*CONSIGNES À EXÉCUTER:*
[1] Citez le passage de la notice sur Les Femmes savantes qui commence par « Diffère de Trissotin ? » et se poursuit jusqu'à « rien à personne. ».
[2] D'après la notice sur Les Femmes savantes, à quelle date l'impression de la première édition fut-elle achevée ?
[3] Prolongez la notice sur Les Femmes savantes à partir de sa dernière phrase.

*TEXTE FOURNI:*
■ ■ ■
Savez-vous en quoi Cotin

Diffère de Trissotin ?

Cotin a fini ses jours,

Trissotin vivra toujours.

 

Les ressemblances qu’on pourrait trouver entre cette comédie des Femmes savantes et quelques compositions antérieures, n’offrent pas d’intérêt. Nous ne citerons donc ni la Presumida y la Hermosa (la Présomptueuse et la Belle) de Fernando de Zarate, ni No hay burlas con el amor (Ne badinez pas avec l’amour) de Calderon. Il est constant que, à part le caractère de Bélise dont nous avons indiqué l’origine et quelques traits du Fidèle, de Pierre de Larivey, que nous signalerons en leur lieu, Molière, pour cette pièce, ne doit rien à personne.

La pièce fut imprimée à la fin de cette année : « Les Femmes sçavantes, comédie par J.-B. P. Molière. Et se vend pour l’autheur. À Paris, au Palais, et chez Pierre Promé, sur le quai des Grands-Augustins, à la Charité. 1673. Avec privilège du Roy. » Le privilège est du 31 décembre 1670, enregistré sous la date du 13 mars 1671. Achevé d’imprimer le 10 décembre 1672. Ces diverses dates sont à remarquer.

Une seconde édition fut faite quatre ans plus tard : « Les

Femmes sçavantes, comédie par J.-B. P. Molière. À Paris, chez Pierre Trabouillet, au Palais, dans la galerie des Prisonniers, à la Fortune. 1676. Avec privilège du Roy. »

Enfin elle prit place dans le sixième volume de l’édition de 1682 : « Les Femmes sçavantes, par J.-B. P. Molière, représentée pour la première fois à Paris, sur le théâtre de la salle du Palais-Royal, le 11 mars 1672, par la troupe du Roy. »
■ ■ ■
*DONNÉES FOURNIES:*
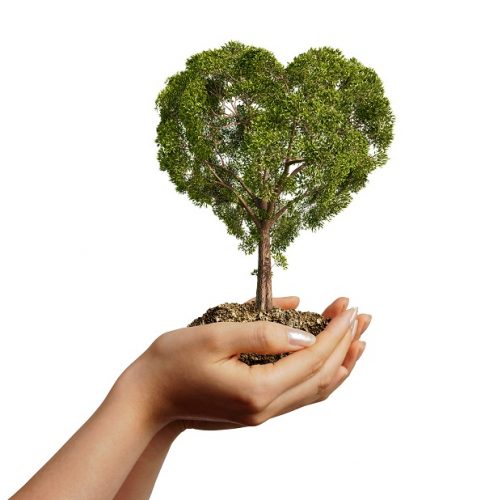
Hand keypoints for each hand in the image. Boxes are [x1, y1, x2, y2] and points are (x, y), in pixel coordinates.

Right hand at [126, 296, 370, 431]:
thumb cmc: (173, 361)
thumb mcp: (214, 336)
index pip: (312, 359)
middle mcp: (265, 408)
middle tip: (363, 316)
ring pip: (317, 391)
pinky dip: (322, 377)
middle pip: (322, 377)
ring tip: (359, 339)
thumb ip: (261, 333)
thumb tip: (303, 334)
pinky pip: (301, 396)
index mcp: (257, 389)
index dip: (335, 333)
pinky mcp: (256, 411)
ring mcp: (262, 413)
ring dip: (341, 362)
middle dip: (346, 344)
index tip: (350, 309)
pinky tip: (331, 363)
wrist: (149, 398)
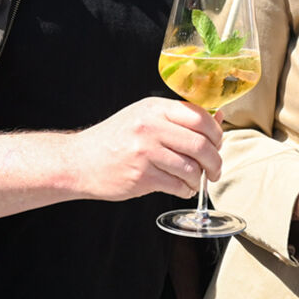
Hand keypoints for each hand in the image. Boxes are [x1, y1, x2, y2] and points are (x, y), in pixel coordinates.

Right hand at [72, 96, 223, 200]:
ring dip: (200, 179)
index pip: (200, 117)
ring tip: (196, 182)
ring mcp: (145, 152)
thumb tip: (219, 119)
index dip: (217, 133)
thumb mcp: (145, 117)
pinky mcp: (141, 176)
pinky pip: (177, 185)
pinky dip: (186, 190)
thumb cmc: (116, 139)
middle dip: (215, 162)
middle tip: (216, 170)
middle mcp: (151, 127)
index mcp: (155, 108)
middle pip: (201, 145)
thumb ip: (180, 118)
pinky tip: (182, 189)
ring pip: (191, 168)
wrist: (79, 161)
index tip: (218, 145)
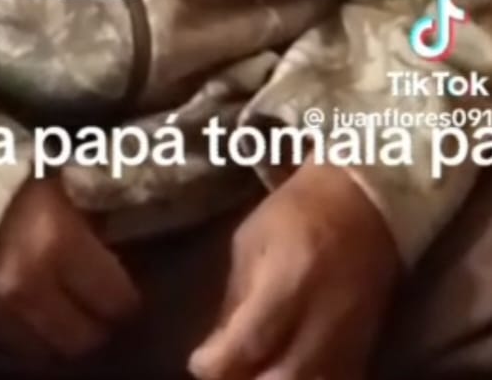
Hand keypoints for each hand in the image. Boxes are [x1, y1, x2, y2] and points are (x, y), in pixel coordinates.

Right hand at [0, 176, 140, 364]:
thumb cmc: (2, 186)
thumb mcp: (56, 191)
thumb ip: (89, 225)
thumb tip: (119, 254)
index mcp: (55, 240)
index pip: (115, 300)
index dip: (124, 298)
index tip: (124, 292)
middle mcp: (28, 287)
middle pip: (84, 338)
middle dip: (95, 324)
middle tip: (96, 307)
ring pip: (51, 355)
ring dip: (61, 337)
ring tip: (63, 314)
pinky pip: (17, 353)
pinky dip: (29, 341)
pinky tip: (32, 317)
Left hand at [189, 163, 400, 379]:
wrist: (365, 202)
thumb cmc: (298, 211)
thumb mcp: (253, 240)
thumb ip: (236, 298)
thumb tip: (216, 347)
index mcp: (290, 279)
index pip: (250, 342)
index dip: (216, 364)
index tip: (199, 363)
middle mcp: (322, 318)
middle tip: (226, 372)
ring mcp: (348, 339)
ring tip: (253, 370)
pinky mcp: (365, 351)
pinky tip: (284, 369)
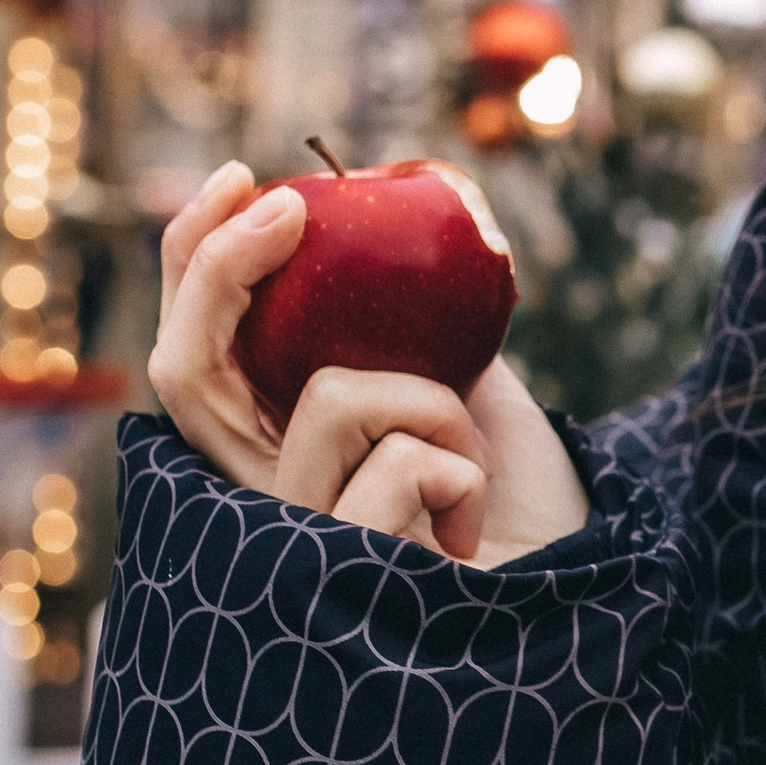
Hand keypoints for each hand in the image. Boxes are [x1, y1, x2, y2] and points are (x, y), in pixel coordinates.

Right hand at [150, 159, 590, 563]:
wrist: (581, 587)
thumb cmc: (522, 503)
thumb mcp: (462, 382)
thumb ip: (410, 321)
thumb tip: (397, 211)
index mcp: (274, 453)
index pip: (192, 358)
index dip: (192, 263)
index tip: (242, 178)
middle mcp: (265, 504)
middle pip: (185, 375)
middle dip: (219, 268)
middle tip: (287, 204)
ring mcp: (301, 547)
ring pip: (329, 403)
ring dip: (429, 397)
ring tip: (469, 451)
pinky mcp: (352, 576)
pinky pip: (396, 463)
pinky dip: (459, 462)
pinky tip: (475, 517)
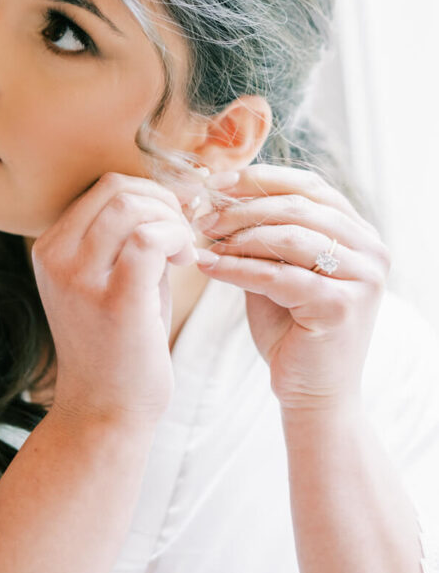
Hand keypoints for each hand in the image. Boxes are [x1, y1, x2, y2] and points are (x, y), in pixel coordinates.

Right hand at [30, 172, 198, 428]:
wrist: (104, 412)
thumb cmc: (116, 345)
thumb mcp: (106, 280)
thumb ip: (125, 237)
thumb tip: (170, 195)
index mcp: (50, 248)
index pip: (104, 188)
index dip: (148, 193)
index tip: (172, 219)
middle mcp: (56, 258)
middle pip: (117, 189)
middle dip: (162, 201)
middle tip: (182, 234)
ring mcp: (79, 278)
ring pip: (131, 206)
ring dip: (171, 220)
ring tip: (183, 252)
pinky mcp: (113, 300)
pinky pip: (148, 239)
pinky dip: (175, 238)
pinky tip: (184, 262)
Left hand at [195, 165, 391, 411]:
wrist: (312, 393)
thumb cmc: (290, 328)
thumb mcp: (277, 266)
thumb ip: (262, 231)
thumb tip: (216, 193)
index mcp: (359, 232)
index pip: (308, 185)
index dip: (258, 179)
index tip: (214, 183)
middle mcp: (371, 249)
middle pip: (298, 206)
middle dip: (242, 207)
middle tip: (201, 216)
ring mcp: (363, 277)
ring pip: (289, 237)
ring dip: (238, 236)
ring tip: (203, 242)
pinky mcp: (342, 306)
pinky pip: (278, 275)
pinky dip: (237, 268)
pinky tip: (208, 267)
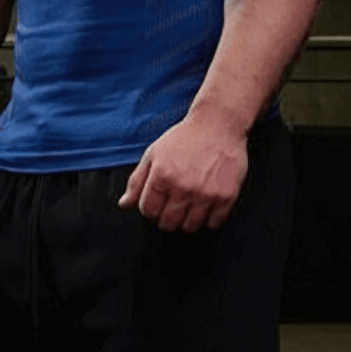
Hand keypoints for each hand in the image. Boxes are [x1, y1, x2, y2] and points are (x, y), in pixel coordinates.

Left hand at [117, 112, 248, 232]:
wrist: (217, 124)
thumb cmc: (185, 138)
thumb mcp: (154, 154)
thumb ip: (137, 181)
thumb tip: (124, 204)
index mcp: (162, 175)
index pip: (148, 211)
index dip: (151, 209)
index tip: (157, 203)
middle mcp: (182, 186)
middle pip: (168, 224)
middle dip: (167, 218)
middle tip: (173, 206)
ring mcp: (205, 193)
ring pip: (190, 227)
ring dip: (187, 221)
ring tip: (190, 205)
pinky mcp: (225, 196)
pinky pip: (214, 223)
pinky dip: (209, 219)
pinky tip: (206, 205)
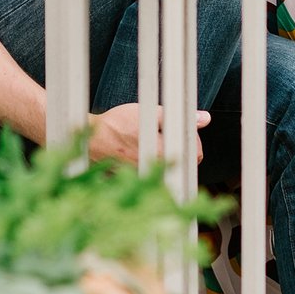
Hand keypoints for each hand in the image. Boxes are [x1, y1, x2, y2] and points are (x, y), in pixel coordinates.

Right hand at [88, 103, 209, 167]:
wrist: (91, 140)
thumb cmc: (115, 126)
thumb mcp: (148, 113)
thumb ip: (178, 116)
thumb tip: (204, 118)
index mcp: (164, 154)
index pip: (196, 152)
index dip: (191, 137)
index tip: (179, 127)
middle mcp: (159, 171)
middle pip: (185, 162)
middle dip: (180, 145)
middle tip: (165, 131)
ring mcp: (150, 177)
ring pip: (172, 165)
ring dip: (167, 152)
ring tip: (151, 139)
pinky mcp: (141, 180)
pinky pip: (158, 171)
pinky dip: (155, 159)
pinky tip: (142, 148)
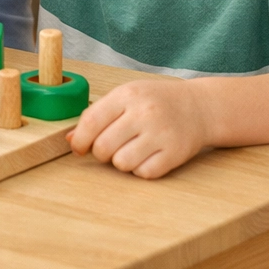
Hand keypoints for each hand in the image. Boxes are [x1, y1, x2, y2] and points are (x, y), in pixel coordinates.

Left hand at [67, 78, 209, 178]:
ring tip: (129, 150)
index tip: (77, 147)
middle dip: (100, 152)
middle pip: (103, 147)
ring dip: (120, 161)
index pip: (91, 121)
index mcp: (128, 95)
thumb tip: (70, 139)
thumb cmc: (155, 101)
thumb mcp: (126, 96)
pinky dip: (140, 170)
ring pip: (121, 163)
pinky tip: (146, 156)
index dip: (79, 139)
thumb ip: (98, 114)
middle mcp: (144, 113)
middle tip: (109, 147)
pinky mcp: (174, 154)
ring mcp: (160, 134)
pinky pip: (144, 173)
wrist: (199, 107)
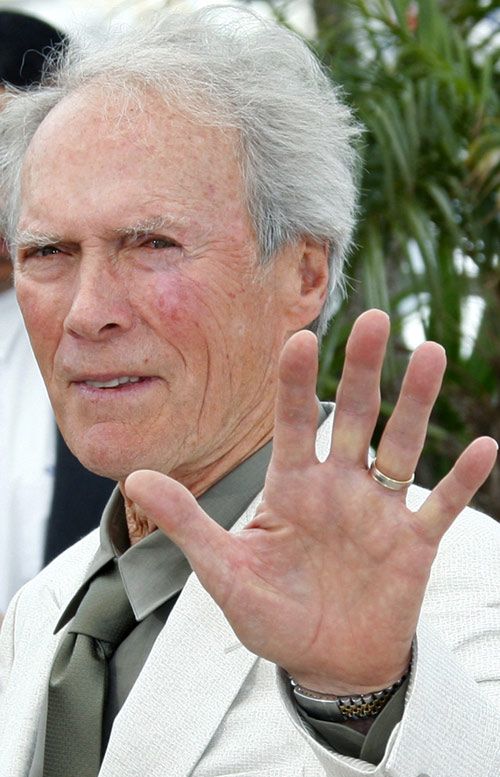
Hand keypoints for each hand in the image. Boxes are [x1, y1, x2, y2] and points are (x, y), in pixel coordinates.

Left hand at [125, 310, 496, 693]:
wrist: (325, 661)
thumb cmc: (273, 616)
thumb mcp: (224, 571)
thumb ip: (187, 522)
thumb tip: (131, 477)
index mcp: (293, 486)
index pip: (294, 422)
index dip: (296, 383)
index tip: (300, 338)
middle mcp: (339, 486)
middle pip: (355, 418)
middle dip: (364, 371)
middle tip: (376, 320)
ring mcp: (379, 512)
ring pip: (402, 446)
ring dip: (416, 404)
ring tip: (431, 354)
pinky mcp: (413, 544)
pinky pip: (441, 506)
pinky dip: (461, 481)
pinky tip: (483, 446)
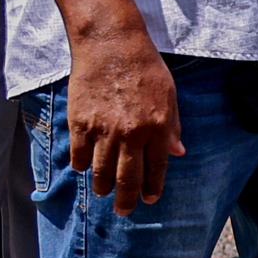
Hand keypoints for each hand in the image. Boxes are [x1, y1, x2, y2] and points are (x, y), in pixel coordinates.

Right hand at [64, 13, 181, 205]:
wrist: (112, 46)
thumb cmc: (146, 68)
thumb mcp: (169, 96)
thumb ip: (172, 127)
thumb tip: (178, 153)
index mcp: (156, 127)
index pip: (156, 168)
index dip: (153, 187)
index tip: (150, 199)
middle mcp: (131, 133)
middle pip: (127, 178)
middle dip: (127, 199)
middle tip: (125, 212)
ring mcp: (103, 130)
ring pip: (101, 171)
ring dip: (102, 187)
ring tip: (103, 194)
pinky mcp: (80, 122)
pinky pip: (79, 155)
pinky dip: (82, 165)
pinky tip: (85, 169)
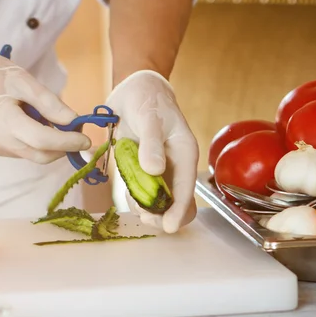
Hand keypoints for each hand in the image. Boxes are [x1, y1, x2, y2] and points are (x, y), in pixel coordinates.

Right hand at [0, 44, 90, 162]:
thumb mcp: (23, 81)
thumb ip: (50, 103)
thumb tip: (74, 121)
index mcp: (3, 121)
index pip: (43, 141)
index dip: (68, 142)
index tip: (85, 139)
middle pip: (40, 155)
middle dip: (62, 147)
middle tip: (76, 131)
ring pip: (32, 155)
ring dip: (49, 144)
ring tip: (51, 121)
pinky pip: (21, 151)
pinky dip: (35, 142)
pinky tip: (34, 123)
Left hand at [106, 70, 198, 232]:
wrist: (134, 89)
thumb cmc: (147, 99)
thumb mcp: (150, 118)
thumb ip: (151, 144)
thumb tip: (154, 171)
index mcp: (184, 152)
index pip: (187, 188)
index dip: (179, 210)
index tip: (168, 227)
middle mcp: (175, 165)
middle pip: (177, 201)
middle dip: (163, 214)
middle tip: (145, 216)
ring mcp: (159, 169)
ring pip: (159, 201)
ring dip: (148, 209)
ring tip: (134, 206)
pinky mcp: (143, 169)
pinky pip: (143, 192)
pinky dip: (136, 199)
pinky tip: (128, 197)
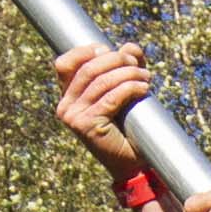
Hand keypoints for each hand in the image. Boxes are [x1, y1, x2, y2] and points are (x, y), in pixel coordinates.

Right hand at [51, 40, 157, 175]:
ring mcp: (73, 117)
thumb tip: (130, 47)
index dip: (87, 51)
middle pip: (87, 68)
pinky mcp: (87, 126)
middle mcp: (65, 106)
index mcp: (68, 97)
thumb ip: (126, 65)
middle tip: (137, 64)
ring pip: (101, 81)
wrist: (132, 164)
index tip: (110, 51)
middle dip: (116, 60)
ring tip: (146, 77)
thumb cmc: (128, 126)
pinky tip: (144, 89)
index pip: (65, 64)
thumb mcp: (125, 88)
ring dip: (128, 74)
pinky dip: (130, 88)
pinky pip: (111, 97)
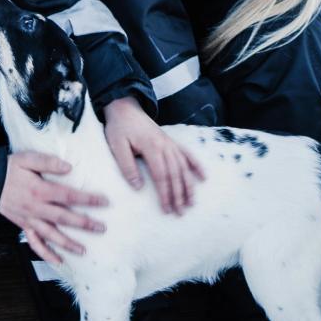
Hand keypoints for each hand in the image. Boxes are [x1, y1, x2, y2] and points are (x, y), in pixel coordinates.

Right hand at [0, 151, 107, 263]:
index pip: (68, 196)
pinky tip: (58, 261)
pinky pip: (35, 243)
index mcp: (39, 190)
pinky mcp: (23, 226)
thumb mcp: (27, 158)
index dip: (87, 199)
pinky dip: (46, 254)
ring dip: (68, 244)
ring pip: (51, 235)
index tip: (104, 202)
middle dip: (84, 224)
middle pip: (64, 218)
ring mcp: (30, 220)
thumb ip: (47, 162)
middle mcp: (36, 208)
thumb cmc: (9, 168)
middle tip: (101, 228)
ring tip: (84, 251)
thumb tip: (68, 167)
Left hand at [103, 97, 205, 214]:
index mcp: (151, 147)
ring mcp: (170, 143)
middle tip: (180, 212)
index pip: (161, 176)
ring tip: (191, 202)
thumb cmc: (119, 128)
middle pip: (175, 174)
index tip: (167, 208)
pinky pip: (187, 154)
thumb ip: (127, 166)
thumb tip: (138, 187)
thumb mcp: (117, 146)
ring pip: (184, 167)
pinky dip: (196, 165)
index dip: (165, 194)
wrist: (125, 108)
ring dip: (189, 185)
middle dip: (179, 194)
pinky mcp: (171, 141)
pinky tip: (203, 177)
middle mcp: (165, 145)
■ ■ ■
*RÉPONSES:*
[1]
Diffère de Trissotin ?

Cotin a fini ses jours,

Trissotin vivra toujours.

 

Les ressemblances qu’on pourrait trouver entre cette comédie des Femmes savantes et quelques compositions antérieures, n’offrent pas d’intérêt. Nous ne citerons donc ni la Presumida y la Hermosa (la Présomptueuse et la Belle) de Fernando de Zarate, ni No hay burlas con el amor (Ne badinez pas avec l’amour) de Calderon. Il est constant que, à part le caractère de Bélise dont nous avons indiqué l’origine et quelques traits du Fidèle, de Pierre de Larivey, que nous signalerons en leur lieu, Molière, pour cette pièce, ne doit rien à personne.

[2] Le 10 décembre 1672.

[3]
 


[1] Mercure galant, tome I. Lettre du 12 mars 1672.

[2] C’était Baron qui jouait le rôle d’Ariste.

[3] Acte V, scène V.

[4] La Grange la désigne plusieurs fois sur son registre par le nom de Trissotin. Mme de Sévigné la nomme ainsi dès la surveille de la représentation : « Molière, dit-elle en parlant du cardinal de Retz, lui lira samedi Trissotin, qui est une fort plaisante pièce. » (Lettre du 9 mars 1672.)

[5] « Cette qualité me fut donnée par quelques personnes de mérite et de condition. » (Œuvres galantes de M. Colin. Discours sur les énigmes.)

[6] Voyez Précieux et Précieuses de M. Ch. Livet, 1860.

[7] Satire I.

[8] Satire I. Vers supprimés.

[9] Boileau avait dit (satire I) :

Pour moi qui suis plus simple et que l’enfer étonne,

Qui crois l’âme immortelle et que c’est Dieu qui tonne...

[10] Boileau obtint un arrêt du parlement pour empêcher la représentation d’une petite pièce de Boursault intitulée la Satire des Satires. Lisez la préface assez piquante qui est en tête de cette pièce.